The other department is down to 8 firemen; some left because of the Strike Team. The chief supports the Strike Team idea, but is finding it hard to participate since our EMC thinks we need to go to every fire in Oklahoma as a strike team. This department is in the NW corner of the county about 30 miles from my town.

Our department is the largest, with two tankers, two 2 ton grass rigs, two 1 ton grass rigs, a county/mutual structure truck, a city structure truck, the rehab and the "chief mobile". We have about 20 very active firemen and about a dozen more that seem to come out of nowhere just when we really need them. Our department is in the SE corner of the county.

The NE corner of our county is mostly in another county's fire district.

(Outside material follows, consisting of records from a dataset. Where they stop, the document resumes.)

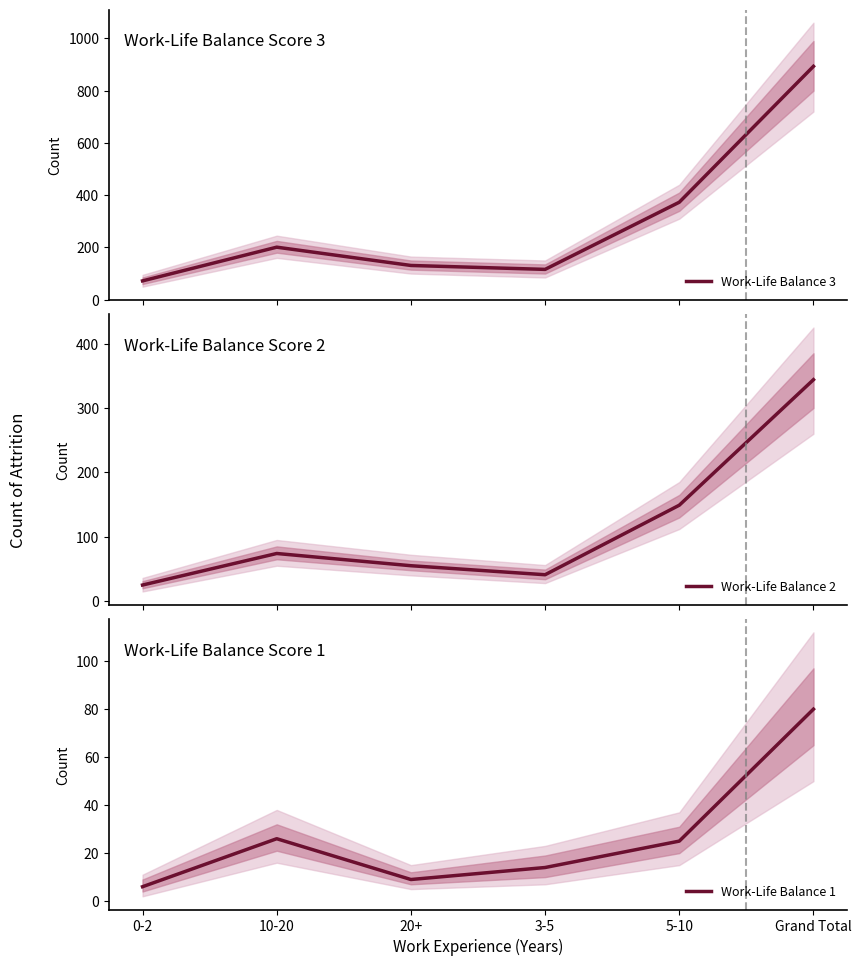

At how many categories does at least one series exceed 285?

2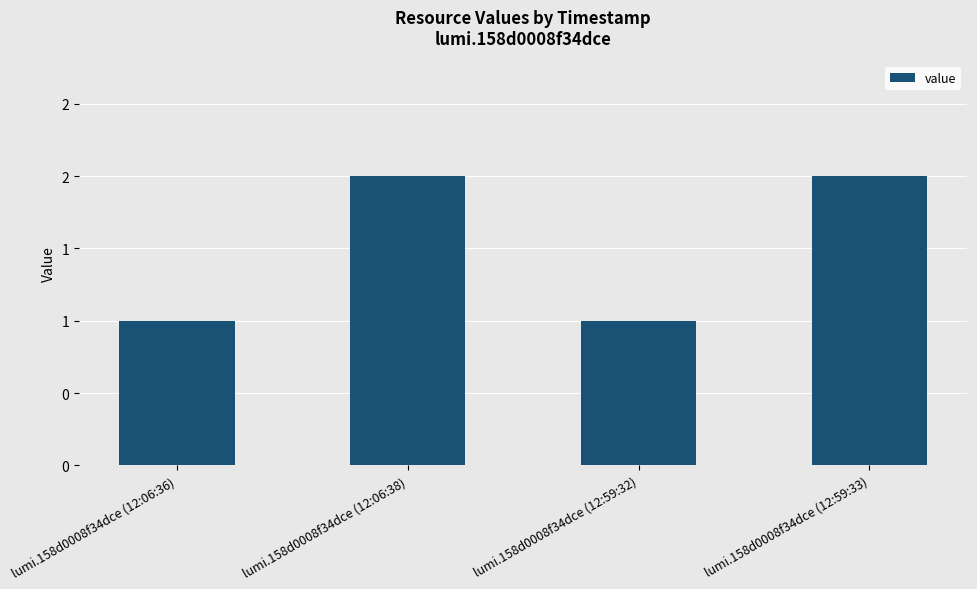

Count the number of data series in this chart.

1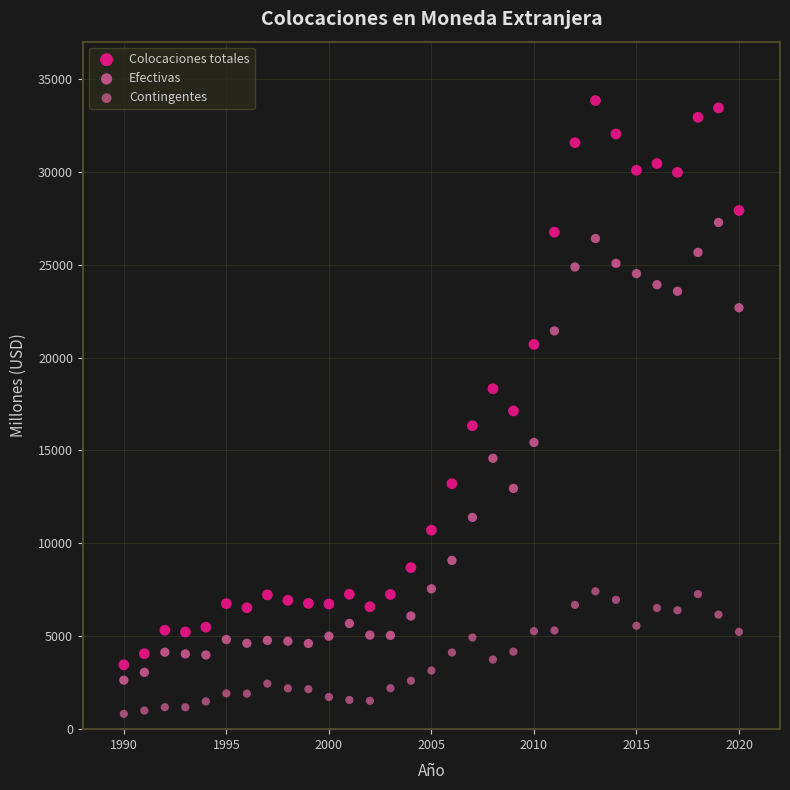

Across all data points, what is the range of Y values (max minus min)?

33005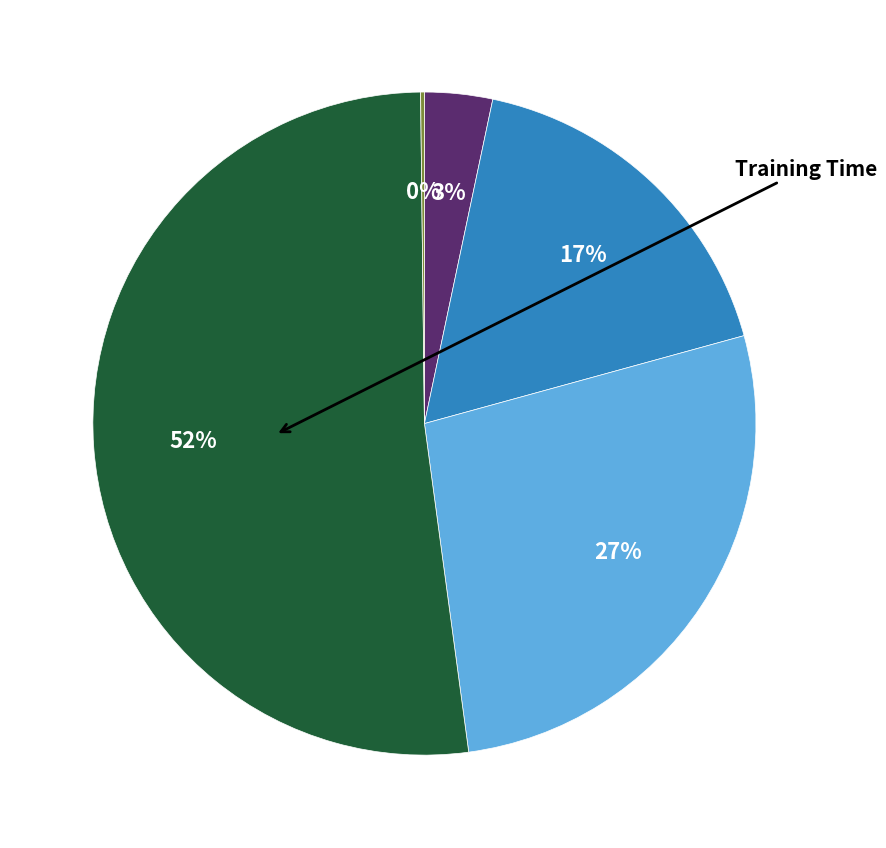

Is there a majority slice in this chart?

Yes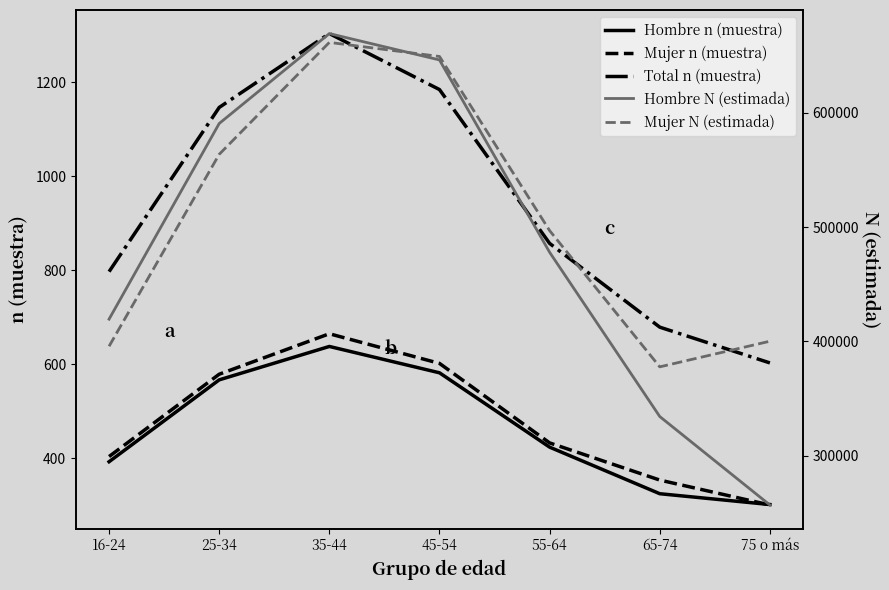

At 35-44, list the series in order from smallest to largest.

Hombre n (muestra), Mujer n (muestra), Total n (muestra), Mujer N (estimada), Hombre N (estimada)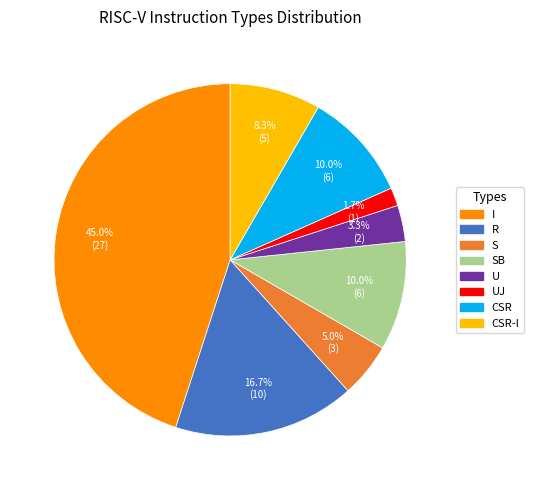

Count the number of slices in the pie.

8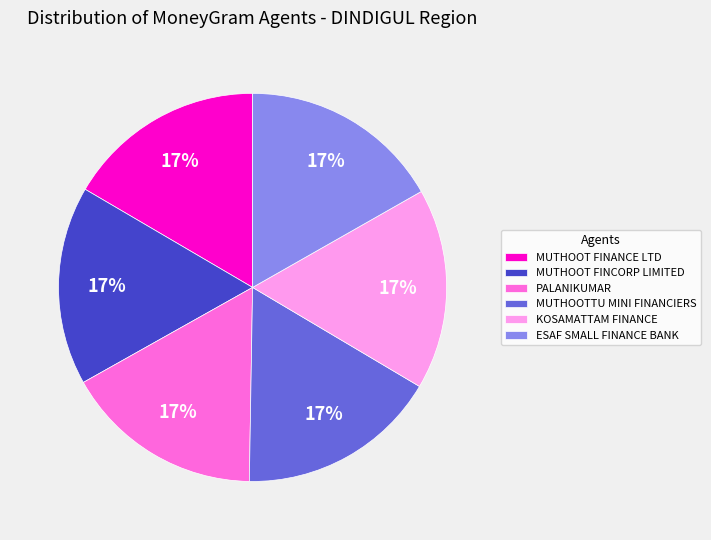

To the nearest percent, what percentage of the pie is ESAF SMALL FINANCE BANK?

17%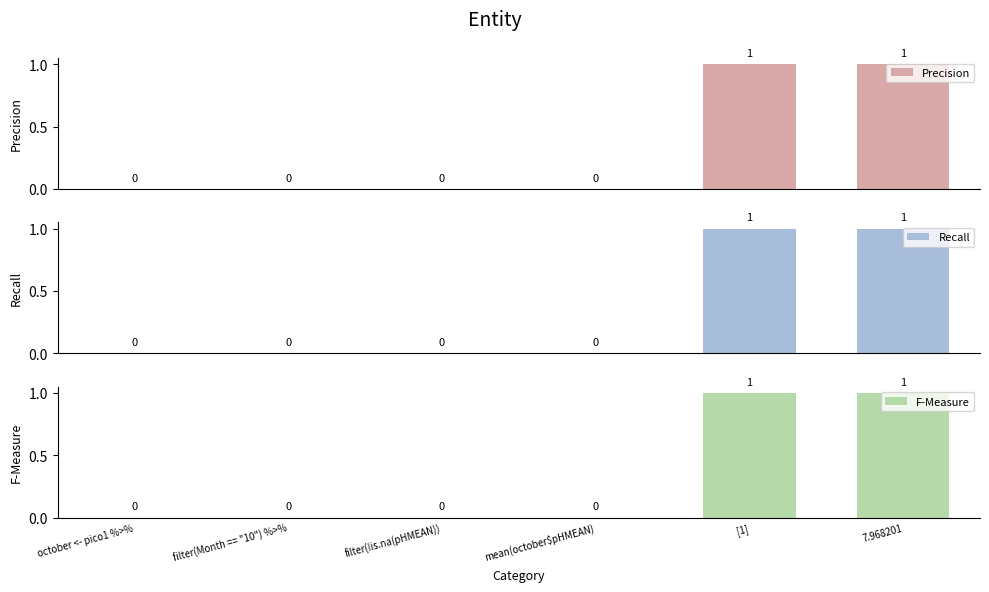

Where is Precision nearest to the value 0?

october <- pico1 %>%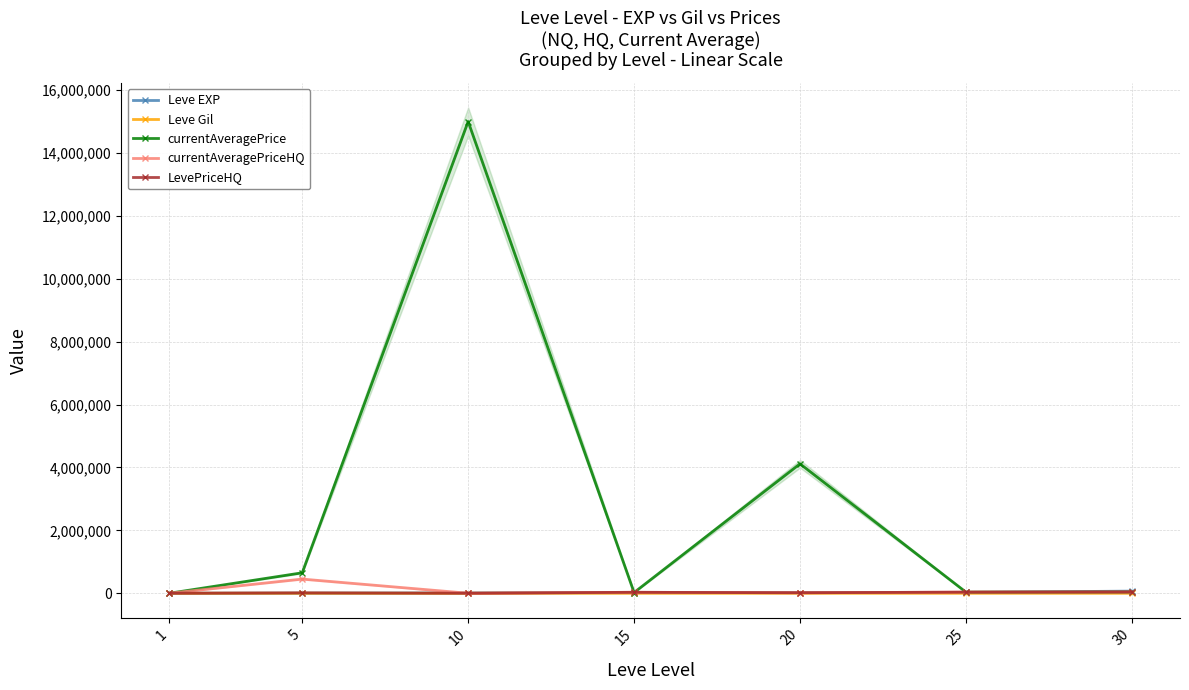

At which category is the sum across all series the highest?

10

The reason it takes so long to deploy on Strike Team is because as luck would have it most of the Oklahoma fires have been south and east of us. We have to sit and wait while ranchers drive to the fire stations 30 miles away and then drive here to leave together.

The way we have always done it for Mutual Aid is if a fire is in the East or SE or NE then our department and the NW department would respond with mutual aid - two trucks and a tanker from us, one truck and a tanker for the other. This results in three grass rigs and two tankers leaving simultaneously and arriving within minutes of each other. The SW department covers the county. We always leave at least one grass rig at home.

Not hard to understand why we're not eager to change, is it? I just hope we actually have the power to fight him AND the County Commissioners - they back him.